Album Review: Hair Police – Mercurial Rites

[Type; 2013]

It takes all of a minute and a half for the Hair Police of years past to resurface from the clangorous ooze that opens this new record, Mercurial Rites. After five years of radio silence, and with nothing more than a missive from the Type Records twitter feed, the Lexington, KY founded noise godheads unleashed their return on an unsuspecting music public. Lollapalooza appearances aside, their sludgy convalescence is the stuff of pure anti-social nightmare, with Mike Connelly’s death whisper the terrifying final brick in a menacing facade.

That first minute and a half, before Connelly (also on guitar duty) launches into his terrifying rasp, most evidently illustrates Mercurial Rites’ wild success.
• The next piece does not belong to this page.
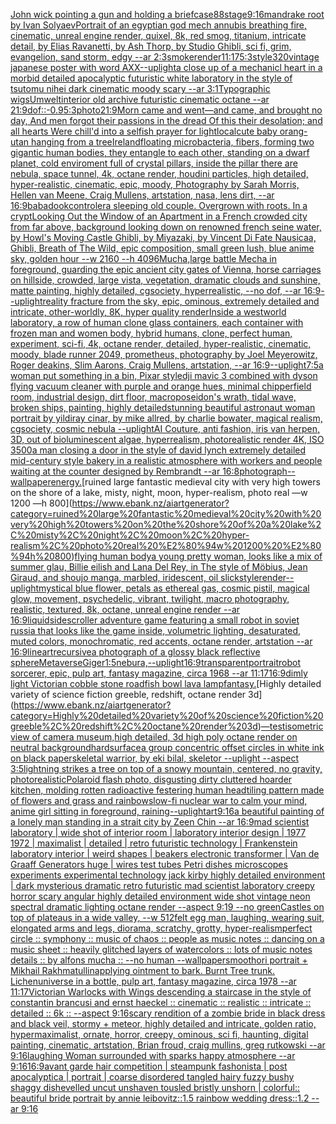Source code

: [John wick pointing a gun and holding a briefcase](https://www.ebank.nz/aiartgenerator?category=John%20wick%20pointing%20a%20gun%20and%20holding%20a%20briefcase)[88](https://www.ebank.nz/aiartgenerator?category=88)[stage](https://www.ebank.nz/aiartgenerator?category=stage)[9:16](https://www.ebank.nz/aiartgenerator?category=9%3A16)[mandrake root by Ivan Solyaev](https://www.ebank.nz/aiartgenerator?category=mandrake%20root%20by%20Ivan%20Solyaev)[Portrait of an egyptian god mech annubis breathing fire, cinematic, unreal engine render, quixel, 8k, red smog, titanium, intricate detail, by Elias Ravanetti, by Ash Thorp, by Studio Ghibli, sci fi, grim, evangelion, sand storm, edgy --ar 2:3](https://www.ebank.nz/aiartgenerator?category=Portrait%20of%20an%20egyptian%20god%20mech%20annubis%20breathing%20fire%2C%20cinematic%2C%20unreal%20engine%20render%2C%20quixel%2C%208k%2C%20red%20smog%2C%20titanium%2C%20intricate%20detail%2C%20by%20Elias%20Ravanetti%2C%20by%20Ash%20Thorp%2C%20by%20Studio%20Ghibli%2C%20sci%20fi%2C%20grim%2C%20evangelion%2C%20sand%20storm%2C%20edgy%20--ar%202%3A3)[smoke](https://www.ebank.nz/aiartgenerator?category=smoke)[render](https://www.ebank.nz/aiartgenerator?category=render)[11:17](https://www.ebank.nz/aiartgenerator?category=11%3A17)[5:3](https://www.ebank.nz/aiartgenerator?category=5%3A3)[style](https://www.ebank.nz/aiartgenerator?category=style)[320](https://www.ebank.nz/aiartgenerator?category=320)[vintage japanese poster with word AXX](https://www.ebank.nz/aiartgenerator?category=vintage%20japanese%20poster%20with%20word%20AXX)[--uplight](https://www.ebank.nz/aiartgenerator?category=--uplight)[a close up of a mechanicl heart in a morbid detailed apocalyptic futuristic white laboratory in the style of tsutomu nihei dark cinematic moody scary --ar 3:1](https://www.ebank.nz/aiartgenerator?category=a%20close%20up%20of%20a%20mechanicl%20heart%20in%20a%20morbid%20detailed%20apocalyptic%20futuristic%20white%20laboratory%20in%20the%20style%20of%20tsutomu%20nihei%20dark%20cinematic%20moody%20scary%20--ar%203%3A1)[Typographic wigs](https://www.ebank.nz/aiartgenerator?category=Typographic%20wigs)[Umwelt](https://www.ebank.nz/aiartgenerator?category=Umwelt)[interior old archive futuristic cinematic octane --ar 21:9](https://www.ebank.nz/aiartgenerator?category=interior%20old%20archive%20futuristic%20cinematic%20octane%20--ar%2021%3A9)[dof::-0.9](https://www.ebank.nz/aiartgenerator?category=dof%3A%3A-0.9)[5:3](https://www.ebank.nz/aiartgenerator?category=5%3A3)[photo](https://www.ebank.nz/aiartgenerator?category=photo)[21:9](https://www.ebank.nz/aiartgenerator?category=21%3A9)[Morn came and went—and came, and brought no day, And men forgot their passions in the dread Of this their desolation; and all hearts Were chill'd into a selfish prayer for light](https://www.ebank.nz/aiartgenerator?category=Morn%20came%20and%20went%E2%80%94and%20came%2C%20and%20brought%20no%20day%2C%20And%20men%20forgot%20their%20passions%20in%20the%20dread%20Of%20this%20their%20desolation%3B%20and%20all%20hearts%20Were%20chill%27d%20into%20a%20selfish%20prayer%20for%20light)[local](https://www.ebank.nz/aiartgenerator?category=local)[cute baby orang-utan hanging from a tree](https://www.ebank.nz/aiartgenerator?category=cute%20baby%20orang-utan%20hanging%20from%20a%20tree)[Ireland](https://www.ebank.nz/aiartgenerator?category=Ireland)[floating microbacteria, fibers, forming two gigantic human bodies, they entangle to each other, standing on a dwarf planet, cold enviroment full of crystal pillars, inside the pillar there are nebula, space tunnel, 4k, octane render, houdini particles, high detailed, hyper-realistic, cinematic, epic, moody, Photography by Sarah Morris, Hellen van Meene, Craig Mullens, artstation, nasa, lens dirt, --ar 16:9](https://www.ebank.nz/aiartgenerator?category=floating%20microbacteria%2C%20fibers%2C%20forming%20two%20gigantic%20human%20bodies%2C%20they%20entangle%20to%20each%20other%2C%20standing%20on%20a%20dwarf%20planet%2C%20cold%20enviroment%20full%20of%20crystal%20pillars%2C%20inside%20the%20pillar%20there%20are%20nebula%2C%20space%20tunnel%2C%204k%2C%20octane%20render%2C%20houdini%20particles%2C%20high%20detailed%2C%20hyper-realistic%2C%20cinematic%2C%20epic%2C%20moody%2C%20Photography%20by%20Sarah%20Morris%2C%20Hellen%20van%20Meene%2C%20Craig%20Mullens%2C%20artstation%2C%20nasa%2C%20lens%20dirt%2C%20--ar%2016%3A9)[babadook](https://www.ebank.nz/aiartgenerator?category=babadook)[controler](https://www.ebank.nz/aiartgenerator?category=controler)[a sleeping old couple. Overgrown with roots. In a crypt](https://www.ebank.nz/aiartgenerator?category=a%20sleeping%20old%20couple.%20Overgrown%20with%20roots.%20In%20a%20crypt)[Looking Out the Window of an Apartment in a French crowded city from far above, background looking down on renowned french seine water, by Howl's Moving Castle Ghibli, by Miyazaki, by Vincent Di Fate Nausicaa, Ghibli, Breath of The Wild, epic composition, small green lush, blue anime sky, golden hour --w 2160 --h 4096](https://www.ebank.nz/aiartgenerator?category=Looking%20Out%20the%20Window%20of%20an%20Apartment%20in%20a%20French%20crowded%20city%20from%20far%20above%2C%20background%20looking%20down%20on%20renowned%20french%20seine%20water%2C%20by%20Howl%27s%20Moving%20Castle%20Ghibli%2C%20by%20Miyazaki%2C%20by%20Vincent%20Di%20Fate%20Nausicaa%2C%20Ghibli%2C%20Breath%20of%20The%20Wild%2C%20epic%20composition%2C%20small%20green%20lush%2C%20blue%20anime%20sky%2C%20golden%20hour%20--w%202160%20--h%204096)[Mucha,](https://www.ebank.nz/aiartgenerator?category=Mucha%2C)[large battle Mecha in foreground, guarding the epic ancient city gates of Vienna, horse carriages on hillside, crowded, large vista, vegetation, dramatic clouds and sunshine, matte painting, highly detailed, cgsociety, hyperrealistic, --no dof, --ar 16:9](https://www.ebank.nz/aiartgenerator?category=large%20battle%20Mecha%20in%20foreground%2C%20guarding%20the%20epic%20ancient%20city%20gates%20of%20Vienna%2C%20horse%20carriages%20on%20hillside%2C%20crowded%2C%20large%20vista%2C%20vegetation%2C%20dramatic%20clouds%20and%20sunshine%2C%20matte%20painting%2C%20highly%20detailed%2C%20cgsociety%2C%20hyperrealistic%2C%20--no%20dof%2C%20--ar%2016%3A9)[--uplight](https://www.ebank.nz/aiartgenerator?category=--uplight)[reality fracture from the sky, epic, ominous, extremely detailed and intricate, other-worldly, 8K, hyper quality render](https://www.ebank.nz/aiartgenerator?category=reality%20fracture%20from%20the%20sky%2C%20epic%2C%20ominous%2C%20extremely%20detailed%20and%20intricate%2C%20other-worldly%2C%208K%2C%20hyper%20quality%20render)[Inside a westworld laboratory, a row of human clone glass containers, each container with frozen man and women body, hybrid humans, clone, perfect human, experiment, sci-fi, 4k, octane render, detailed, hyper-realistic, cinematic, moody, blade runner 2049, prometheus, photography by Joel Meyerowitz, Roger deakins, Slim Aarons, Craig Mullens, artstation, --ar 16:9](https://www.ebank.nz/aiartgenerator?category=Inside%20a%20westworld%20laboratory%2C%20a%20row%20of%20human%20clone%20glass%20containers%2C%20each%20container%20with%20frozen%20man%20and%20women%20body%2C%20hybrid%20humans%2C%20clone%2C%20perfect%20human%2C%20experiment%2C%20sci-fi%2C%204k%2C%20octane%20render%2C%20detailed%2C%20hyper-realistic%2C%20cinematic%2C%20moody%2C%20blade%20runner%202049%2C%20prometheus%2C%20photography%20by%20Joel%20Meyerowitz%2C%20Roger%20deakins%2C%20Slim%20Aarons%2C%20Craig%20Mullens%2C%20artstation%2C%20--ar%2016%3A9)[--uplight](https://www.ebank.nz/aiartgenerator?category=--uplight)[7:5](https://www.ebank.nz/aiartgenerator?category=7%3A5)[a woman put something in a bin, Pixar style](https://www.ebank.nz/aiartgenerator?category=a%20woman%20put%20something%20in%20a%20bin%2C%20Pixar%20style)[dji mavic 3 combined with dyson flying vacuum cleaner with purple and orange hues, minimal chipperfield room, industrial design, dirt floor, macro](https://www.ebank.nz/aiartgenerator?category=dji%20mavic%203%20combined%20with%20dyson%20flying%20vacuum%20cleaner%20with%20purple%20and%20orange%20hues%2C%20minimal%20chipperfield%20room%2C%20industrial%20design%2C%20dirt%20floor%2C%20macro)[poseidon's wrath, tidal wave, broken ships, painting, highly detailed](https://www.ebank.nz/aiartgenerator?category=poseidon%27s%20wrath%2C%20tidal%20wave%2C%20broken%20ships%2C%20painting%2C%20highly%20detailed)[stunning beautiful astronaut woman portrait by yildiray cinar, by mike allred, by charlie bowater, magical realism, cgsociety, cosmic nebula --uplight](https://www.ebank.nz/aiartgenerator?category=stunning%20beautiful%20astronaut%20woman%20portrait%20by%20yildiray%20cinar%2C%20by%20mike%20allred%2C%20by%20charlie%20bowater%2C%20magical%20realism%2C%20cgsociety%2C%20cosmic%20nebula%20--uplight)[AI Couture, anti fashion, iris van herpen, 3D, out of bioluminescent algae, hyperrealism, photorealistic render 4K, ISO 3500](https://www.ebank.nz/aiartgenerator?category=AI%20Couture%2C%20anti%20fashion%2C%20iris%20van%20herpen%2C%203D%2C%20out%20of%20bioluminescent%20algae%2C%20hyperrealism%2C%20photorealistic%20render%204K%2C%20ISO%203500)[a man closing a door in the style of david lynch extremely detailed mid-century style bakery in a realistic atmosphere with workers and people waiting at the counter designed by Rembrandt --ar 16:8](https://www.ebank.nz/aiartgenerator?category=a%20man%20closing%20a%20door%20in%20the%20style%20of%20david%20lynch%20extremely%20detailed%20mid-century%20style%20bakery%20in%20a%20realistic%20atmosphere%20with%20workers%20and%20people%20waiting%20at%20the%20counter%20designed%20by%20Rembrandt%20--ar%2016%3A8)[photograph](https://www.ebank.nz/aiartgenerator?category=photograph)[--wallpaper](https://www.ebank.nz/aiartgenerator?category=--wallpaper)[energy.](https://www.ebank.nz/aiartgenerator?category=energy.)[ruined large fantastic medieval city with very high towers on the shore of a lake, misty, night, moon, hyper-realism, photo real —w 1200 —h 800](https://www.ebank.nz/aiartgenerator?category=ruined%20large%20fantastic%20medieval%20city%20with%20very%20high%20towers%20on%20the%20shore%20of%20a%20lake%2C%20misty%2C%20night%2C%20moon%2C%20hyper-realism%2C%20photo%20real%20%E2%80%94w%201200%20%E2%80%94h%20800)[flying human body](https://www.ebank.nz/aiartgenerator?category=flying%20human%20body)[a young pretty woman, looks like a mix of summer glau, Billie eilish and Lana Del Rey, in The style of Möbius, Jean Giraud, and shoujo manga, marbled, iridescent, oil slick](https://www.ebank.nz/aiartgenerator?category=a%20young%20pretty%20woman%2C%20looks%20like%20a%20mix%20of%20summer%20glau%2C%20Billie%20eilish%20and%20Lana%20Del%20Rey%2C%20in%20The%20style%20of%20M%C3%B6bius%2C%20Jean%20Giraud%2C%20and%20shoujo%20manga%2C%20marbled%2C%20iridescent%2C%20oil%20slick)[style](https://www.ebank.nz/aiartgenerator?category=style)[render](https://www.ebank.nz/aiartgenerator?category=render)[--uplight](https://www.ebank.nz/aiartgenerator?category=--uplight)[mystical blue flower, petals as ethereal gas, cosmic pistil, magical glow, movement, psychedelic, vibrant, twilight, macro photography, realistic, textured, 8k, octane, unreal engine render --ar 16:9](https://www.ebank.nz/aiartgenerator?category=mystical%20blue%20flower%2C%20petals%20as%20ethereal%20gas%2C%20cosmic%20pistil%2C%20magical%20glow%2C%20movement%2C%20psychedelic%2C%20vibrant%2C%20twilight%2C%20macro%20photography%2C%20realistic%2C%20textured%2C%208k%2C%20octane%2C%20unreal%20engine%20render%20--ar%2016%3A9)[liquid](https://www.ebank.nz/aiartgenerator?category=liquid)[sidescroller adventure game featuring a small robot in soviet russia that looks like the game inside, volumetric lighting, desaturated, muted colors, monochromatic, red accents, octane render, artstation --ar 16:9](https://www.ebank.nz/aiartgenerator?category=sidescroller%20adventure%20game%20featuring%20a%20small%20robot%20in%20soviet%20russia%20that%20looks%20like%20the%20game%20inside%2C%20volumetric%20lighting%2C%20desaturated%2C%20muted%20colors%2C%20monochromatic%2C%20red%20accents%2C%20octane%20render%2C%20artstation%20--ar%2016%3A9)[lineart](https://www.ebank.nz/aiartgenerator?category=lineart)[recursive](https://www.ebank.nz/aiartgenerator?category=recursive)[a photograph of a glossy black reflective sphere](https://www.ebank.nz/aiartgenerator?category=a%20photograph%20of%20a%20glossy%20black%20reflective%20sphere)[Metaverse](https://www.ebank.nz/aiartgenerator?category=Metaverse)[Giger](https://www.ebank.nz/aiartgenerator?category=Giger)[1:5](https://www.ebank.nz/aiartgenerator?category=1%3A5)[nebura,](https://www.ebank.nz/aiartgenerator?category=nebura%2C)[--uplight](https://www.ebank.nz/aiartgenerator?category=--uplight)[16:9](https://www.ebank.nz/aiartgenerator?category=16%3A9)[transparent](https://www.ebank.nz/aiartgenerator?category=transparent)[portrait](https://www.ebank.nz/aiartgenerator?category=portrait)[robot sorcerer, epic, pulp art, fantasy magazine, circa 1968 --ar 11:17](https://www.ebank.nz/aiartgenerator?category=robot%20sorcerer%2C%20epic%2C%20pulp%20art%2C%20fantasy%20magazine%2C%20circa%201968%20--ar%2011%3A17)[16:9](https://www.ebank.nz/aiartgenerator?category=16%3A9)[dimly light Victorian cobble stone road](https://www.ebank.nz/aiartgenerator?category=dimly%20light%20Victorian%20cobble%20stone%20road)[fish bowl lava lamp](https://www.ebank.nz/aiartgenerator?category=fish%20bowl%20lava%20lamp)[fantasy.](https://www.ebank.nz/aiartgenerator?category=fantasy.)[Highly detailed variety of science fiction greeble, redshift, octane render 3d](https://www.ebank.nz/aiartgenerator?category=Highly%20detailed%20variety%20of%20science%20fiction%20greeble%2C%20redshift%2C%20octane%20render%203d)[—test](https://www.ebank.nz/aiartgenerator?category=%E2%80%94test)[isometric view of camera museum,high detailed, 3d high poly octane render on neutral background](https://www.ebank.nz/aiartgenerator?category=isometric%20view%20of%20camera%20museum%2Chigh%20detailed%2C%203d%20high%20poly%20octane%20render%20on%20neutral%20background)[hardsurface](https://www.ebank.nz/aiartgenerator?category=hardsurface)[a group concentric offset circles in white ink on black paper](https://www.ebank.nz/aiartgenerator?category=a%20group%20concentric%20offset%20circles%20in%20white%20ink%20on%20black%20paper)[skeletal warrior, by eki bilal, skeletor --uplight --aspect 3:5](https://www.ebank.nz/aiartgenerator?category=skeletal%20warrior%2C%20by%20eki%20bilal%2C%20skeletor%20--uplight%20--aspect%203%3A5)[lightning strikes a tree on top of a snowy mountain, centered, no gravity, photorealistic](https://www.ebank.nz/aiartgenerator?category=lightning%20strikes%20a%20tree%20on%20top%20of%20a%20snowy%20mountain%2C%20centered%2C%20no%20gravity%2C%20photorealistic)[Polaroid flash photo, disgusting dirty cluttered hoarder kitchen, molding rotten radioactive festering human head](https://www.ebank.nz/aiartgenerator?category=Polaroid%20flash%20photo%2C%20disgusting%20dirty%20cluttered%20hoarder%20kitchen%2C%20molding%20rotten%20radioactive%20festering%20human%20head)[tiling pattern made of flowers and grass and rainbows](https://www.ebank.nz/aiartgenerator?category=tiling%20pattern%20made%20of%20flowers%20and%20grass%20and%20rainbows)[low-fi nuclear war to calm your mind, anime girl sitting in foreground, raining](https://www.ebank.nz/aiartgenerator?category=low-fi%20nuclear%20war%20to%20calm%20your%20mind%2C%20anime%20girl%20sitting%20in%20foreground%2C%20raining)[--uplight](https://www.ebank.nz/aiartgenerator?category=--uplight)[art](https://www.ebank.nz/aiartgenerator?category=art)[9:16](https://www.ebank.nz/aiartgenerator?category=9%3A16)[a beautiful painting of a lonely man standing in a strait city by Zeen Chin --ar 16:9](https://www.ebank.nz/aiartgenerator?category=a%20beautiful%20painting%20of%20a%20lonely%20man%20standing%20in%20a%20strait%20city%20by%20Zeen%20Chin%20--ar%2016%3A9)[mad scientist laboratory | wide shot of interior room | laboratory interior design | 1977 1972 | maximalist | detailed | retro futuristic technology | Frankenstein laboratory interior | weird shapes | beakers electronic transformer | Van de Graaff Generators huge | wires test tubes Petri dishes microscopes experiments experimental technology jack kirby highly detailed environment | dark mysterious dramatic retro futuristic mad scientist laboratory creepy horror scary angular highly detailed environment wide shot vintage neon spectral dramatic lighting octane render --aspect 9:19 --no green](https://www.ebank.nz/aiartgenerator?category=mad%20scientist%20laboratory%20%7C%20wide%20shot%20of%20interior%20room%20%7C%20laboratory%20interior%20design%20%7C%201977%201972%20%7C%20maximalist%20%7C%20detailed%20%7C%20retro%20futuristic%20technology%20%7C%20Frankenstein%20laboratory%20interior%20%7C%20weird%20shapes%20%7C%20beakers%20electronic%20transformer%20%7C%20Van%20de%20Graaff%20Generators%20huge%20%7C%20wires%20test%20tubes%20Petri%20dishes%20microscopes%20experiments%20experimental%20technology%20jack%20kirby%20highly%20detailed%20environment%20%7C%20dark%20mysterious%20dramatic%20retro%20futuristic%20mad%20scientist%20laboratory%20creepy%20horror%20scary%20angular%20highly%20detailed%20environment%20wide%20shot%20vintage%20neon%20spectral%20dramatic%20lighting%20octane%20render%20--aspect%209%3A19%20--no%20green)[Castles on top of plateaus in a wide valley, --w 512](https://www.ebank.nz/aiartgenerator?category=Castles%20on%20top%20of%20plateaus%20in%20a%20wide%20valley%2C%20--w%20512)[felt egg man, laughing, wearing suit, elongated arms and legs, diorama, scratchy, grotty, hyper-realism](https://www.ebank.nz/aiartgenerator?category=felt%20egg%20man%2C%20laughing%2C%20wearing%20suit%2C%20elongated%20arms%20and%20legs%2C%20diorama%2C%20scratchy%2C%20grotty%2C%20hyper-realism)[perfect circle :: symphony :: music of chaos :: people as music notes :: dancing on a music sheet :: heavily glitched layers of watercolors :: lots of music notes details :: by alfons mucha :: --no human --wallpaper](https://www.ebank.nz/aiartgenerator?category=perfect%20circle%20%3A%3A%20symphony%20%3A%3A%20music%20of%20chaos%20%3A%3A%20people%20as%20music%20notes%20%3A%3A%20dancing%20on%20a%20music%20sheet%20%3A%3A%20heavily%20glitched%20layers%20of%20watercolors%20%3A%3A%20lots%20of%20music%20notes%20details%20%3A%3A%20by%20alfons%20mucha%20%3A%3A%20--no%20human%20--wallpaper)[smooth](https://www.ebank.nz/aiartgenerator?category=smooth)[ori portrait + Mikhail Rakhmatullin](https://www.ebank.nz/aiartgenerator?category=ori%20portrait%20%2B%20Mikhail%20Rakhmatullin)[applying ointment to bark. Burnt Tree trunk. Lichen](https://www.ebank.nz/aiartgenerator?category=applying%20ointment%20to%20bark.%20Burnt%20Tree%20trunk.%20Lichen)[universe in a bottle, pulp art, fantasy magazine, circa 1978 --ar 11:17](https://www.ebank.nz/aiartgenerator?category=universe%20in%20a%20bottle%2C%20pulp%20art%2C%20fantasy%20magazine%2C%20circa%201978%20--ar%2011%3A17)[Victorian Warlocks with Wings descending a staircase in the style of constantin brancusi and ernst haeckel :: cinematic :: realistic :: intricate :: detailed :: 6k :: --aspect 9:16](https://www.ebank.nz/aiartgenerator?category=Victorian%20Warlocks%20with%20Wings%20descending%20a%20staircase%20in%20the%20style%20of%20constantin%20brancusi%20and%20ernst%20haeckel%20%3A%3A%20cinematic%20%3A%3A%20realistic%20%3A%3A%20intricate%20%3A%3A%20detailed%20%3A%3A%206k%20%3A%3A%20--aspect%209%3A16)[scary rendition of a zombie bride in black dress and black veil, stormy + meteor, highly detailed and intricate, golden ratio, hypermaximalist, ornate, horror, creepy, ominous, sci fi, haunting, digital painting, cinematic, artstation, Brian froud, craig mullins, greg rutkowski --ar 9:16](https://www.ebank.nz/aiartgenerator?category=scary%20rendition%20of%20a%20zombie%20bride%20in%20black%20dress%20and%20black%20veil%2C%20stormy%20%2B%20meteor%2C%20highly%20detailed%20and%20intricate%2C%20golden%20ratio%2C%20hypermaximalist%2C%20ornate%2C%20horror%2C%20creepy%2C%20ominous%2C%20sci%20fi%2C%20haunting%2C%20digital%20painting%2C%20cinematic%2C%20artstation%2C%20Brian%20froud%2C%20craig%20mullins%2C%20greg%20rutkowski%20--ar%209%3A16)[laughing Woman surrounded with sparks happy atmosphere --ar 9:16](https://www.ebank.nz/aiartgenerator?category=laughing%20Woman%20surrounded%20with%20sparks%20happy%20atmosphere%20--ar%209%3A16)[](https://www.ebank.nz/aiartgenerator?category=)[16:9](https://www.ebank.nz/aiartgenerator?category=16%3A9)[avant garde hair competition | steampunk fashonista | post apocalyptica | portrait | coarse disordered tangled hairy fuzzy bushy shaggy dishevelled uncut unshaven tousled bristly unshorn | colorful:: beautiful bride portrait by annie leibovitz::1.5 rainbow wedding dress::1.2 --ar 9:16](https://www.ebank.nz/aiartgenerator?category=avant%20garde%20hair%20competition%20%7C%20steampunk%20fashonista%20%7C%20post%20apocalyptica%20%7C%20portrait%20%7C%20coarse%20disordered%20tangled%20hairy%20fuzzy%20bushy%20shaggy%20dishevelled%20uncut%20unshaven%20tousled%20bristly%20unshorn%20%7C%20colorful%3A%3A%20beautiful%20bride%20portrait%20by%20annie%20leibovitz%3A%3A1.5%20rainbow%20wedding%20dress%3A%3A1.2%20--ar%209%3A16)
Noise releases, with Hair Police’s previous work as no exception, so often deal in intentionally confrontational bursts of high gain static. These blasts of noise are sledgehammers aimed straight for the eardrums and intellects, but subtlety and poise frequently become collateral damage. It’s a genre built on the visceral experience of horror and tortuous potential of pure sound that it so often comes at the expense of personal touch. But Hair Police, eschewing the feedback and hi-hat opening of their last record Certainty of Swarms, lets the cruciation of Robert Beatty’s textured electronics come to the forefront of this record. Both in the first couple minutes of “We Prepare” and throughout, Hair Police are content to lean on Beatty’s work.

“The Crevice,” which is no doubt home to some of Connelly’s most sickening gasps, is similarly reliant on Beatty’s synth bursts. These tracks find sonic brethren in the dubby darkness of Vatican Shadow or Demdike Stare more than in the post-hardcore full band noise of past Hair Police releases. But don’t take that to mean this is Hair Police’s attempt at fulfilling the noise-dudes-go-techno narrative. Hair Police find their ties to those aforementioned acts in their gloomy atmospherics rather than in any dancefloor roots. Mercurial Rites’s stays away from the temptation of four on the floor experimentation and its all the more woozy and unsettling for it. Take the utter blackness of those groups and take away their kick drums and you’re left with this terrifying groan of instruments pitted against one another. With this new emphasis on atmosphere, rather than utter punishment, Hair Police has managed to appreciably transcend noise conventions and create something far more foreboding.

These more passive but no less scary song fragments are punctuated by jump scares from Connelly, who recently quit his higher profile gig at Wolf Eyes to focus on Hair Police and his solo work. “The Scent”’s vocals are the handiwork of a man deranged. Single synth notes part the bleakness to make way for crazed ramblings into a distorted mic that run the gamut from homeless man on a street corner to mumbling psychopath and back again, all in the span of just five minutes. At it’s heart, this record most clearly bares the touch of Beatty’s electronics, but Connelly still manages to steal the show. His grand entrance on “We Prepare” is the stuff of noisenik wet dreams, tearing seams in terrorizing tapestries with a sub-Black Metal bloodcurdling rasp made up of equal parts blown out vocal chords and carefully pointed malice. His vocals collapse into animalistic barks on the closing moments of the title track, and he whispers his way out, the mumbling psychotic again, as if those outbursts never happened to begin with.

Hair Police have built their career on being loud, being in your face, as Wolf Eyes more sinister younger brother, but as Mike Connelly makes his move away from Wolf Eyes and further legitimizes the output of Hair Police in its own right its becoming clear that they stand above much of that disquieting output. Hair Police, for the first time, have demonstrated restraint and touch. Whether the work of Beatty or a collective effort to pull back and let some of the dust settle, Hair Police manage to make the most of their emphasis on suggestion and allow the noisier bits to take their rightful place as menacing climaxes rather than an overstimulating status quo. All that’s left for you to do is turn it on, then gradually curl up in a fetal position and cry.